But there are lingering questions about what happened to Pepper while she was gone for two months. The Westminster Police Department said it is still investigating what seems like a strange set of circumstances.

In March, an unidentified woman brought the dog into an Englewood animal hospital where a microchip revealed she had a family. But then that same woman left with her.

Thanks to police work and a viewer tip, officers tracked down Pepper to an unlikely place.

“Receiving the phone call, I was just so excited, thinking, ‘We definitely got her back,” said Pepper’s owner, Dominique Naylor.

Police told Naylor they found the woman who took Pepper from VRCC. But that woman told police that Pepper jumped out of her car while she was getting gas and and escaped.

It sounded far-fetched.

“When we continued to look at (the suspect) through social media sites, we found she was associated with a rescue in Wellington,” police Det. Cheri Spottke said.

Animal Debt Project posted Pepper’s picture on its website days later as an adoptable dog.

“It was a rescue as far as I knew.

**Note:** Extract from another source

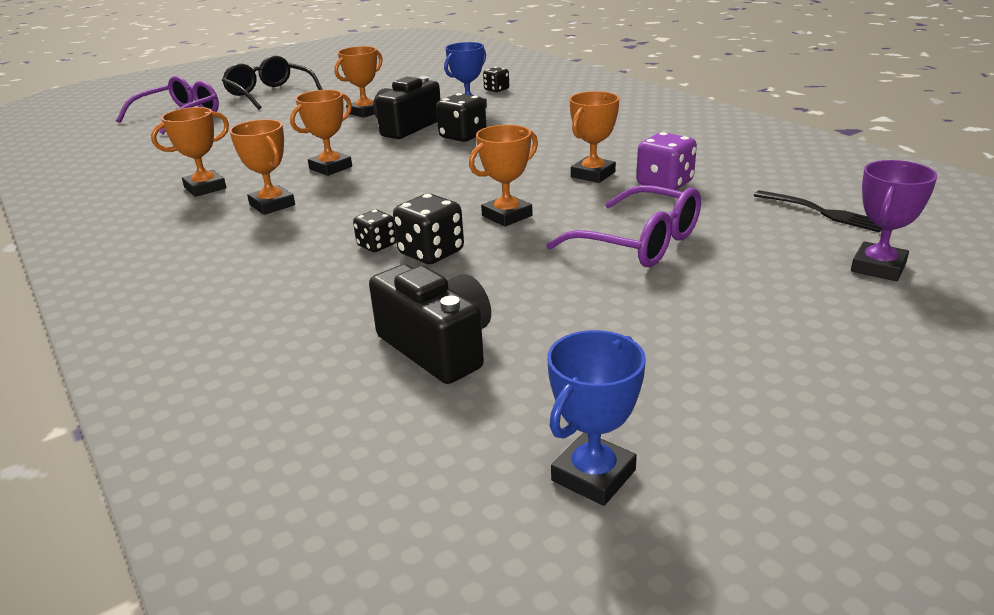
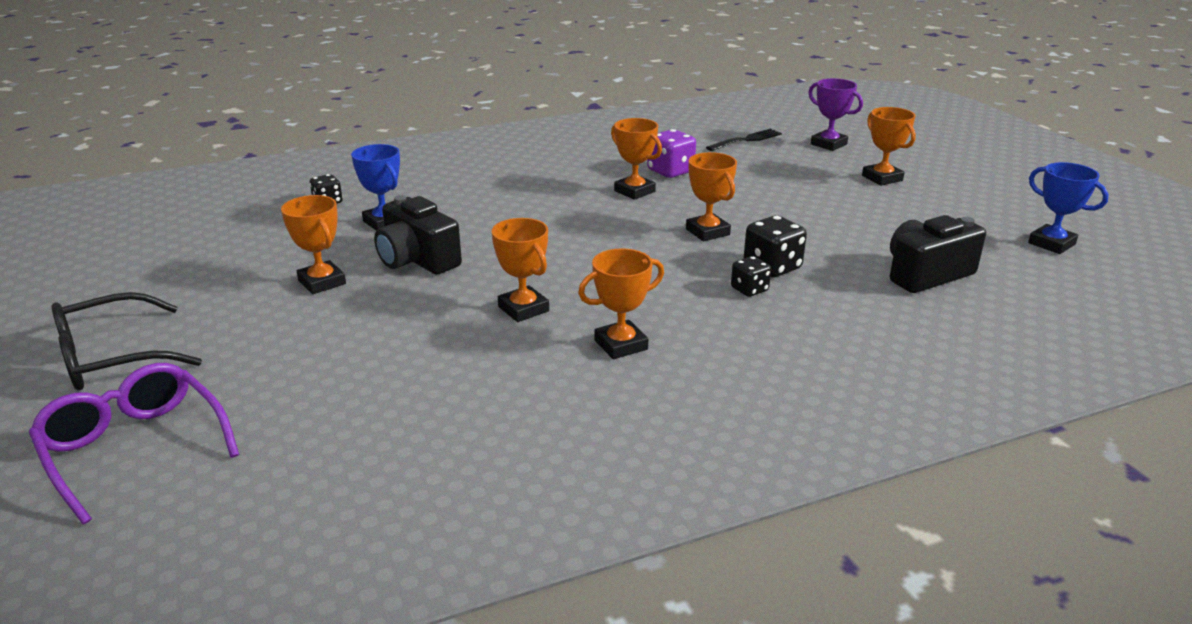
camera: 80 degrees left, 0 degrees up
(205, 188) = (533, 395): orange trophy -> orange trophy (882, 178)
(463, 136) = (481, 233): black dice -> none
(639, 243) = (777, 195): purple glasses -> none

And the minute I found out it was potentially a stolen dog, within an hour, the dog was returned,” said Edie Messick, the rescue’s owner.

She returned the dog to police, who then learned Pepper’s microchip had been removed, replaced and removed again by Tabby Road Animal Hospital.

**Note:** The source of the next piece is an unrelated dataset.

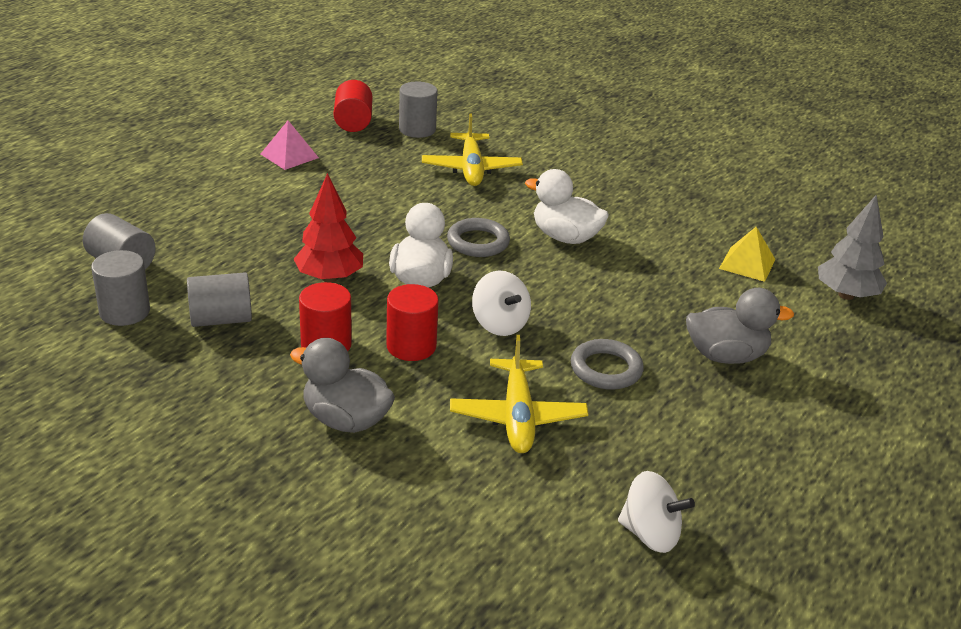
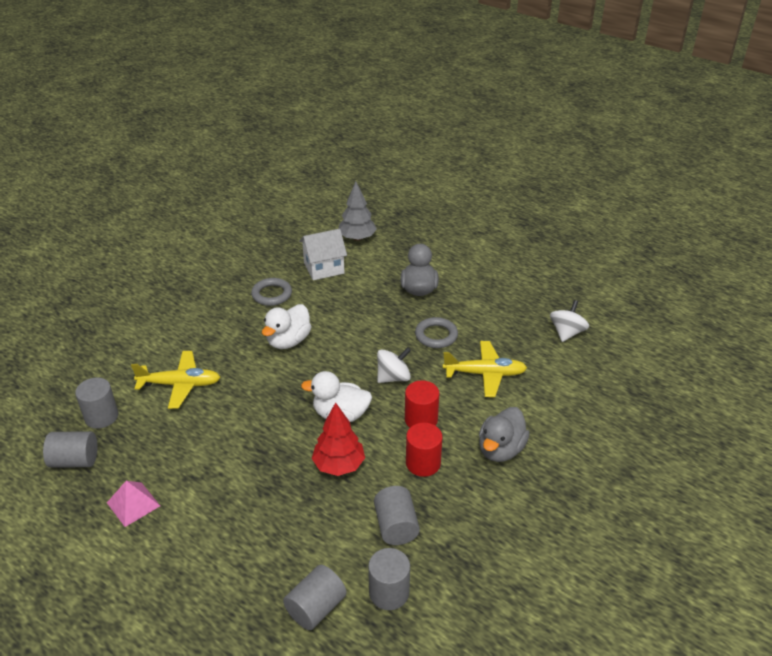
camera: 85 degrees left, 5 degrees up
(353, 122) = (75, 461): red cylinder -> grey cylinder
(478, 242) = (292, 384): grey ring -> grey ring (272, 294)
(747, 264) = (324, 268): yellow pyramid -> white house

“You don’t need to remove a microchip from an animal once it is implanted. You just reregister the information. So for them to remove not one, but two microchips, leads us to believe something is going on,” Spottke said.

“She had three cuts to her back. They were stitched up,” Naylor said.

She says she doesn’t get why people who pledge to help animals would hurt hers.

“I don’t understand why anyone would do that when a family is looking to get her back just the way she is,” Naylor said.

Veterinarian Chad Zadina at Tabby Road Animal Hospital in Wellington said he would never knowingly do anything dishonest or anything to jeopardize his practice.

He said Animal Debt Project is an upstanding organization that saves the lives of thousands of unwanted animals — and never bats an eye to pay for expensive surgeries and treatments.

Messick said she believes the woman who took Pepper did so for good reason.

“This person would not have some something if she didn’t think the dog was in danger. Period. End of story,” she said.

That woman is still under investigation by police for theft.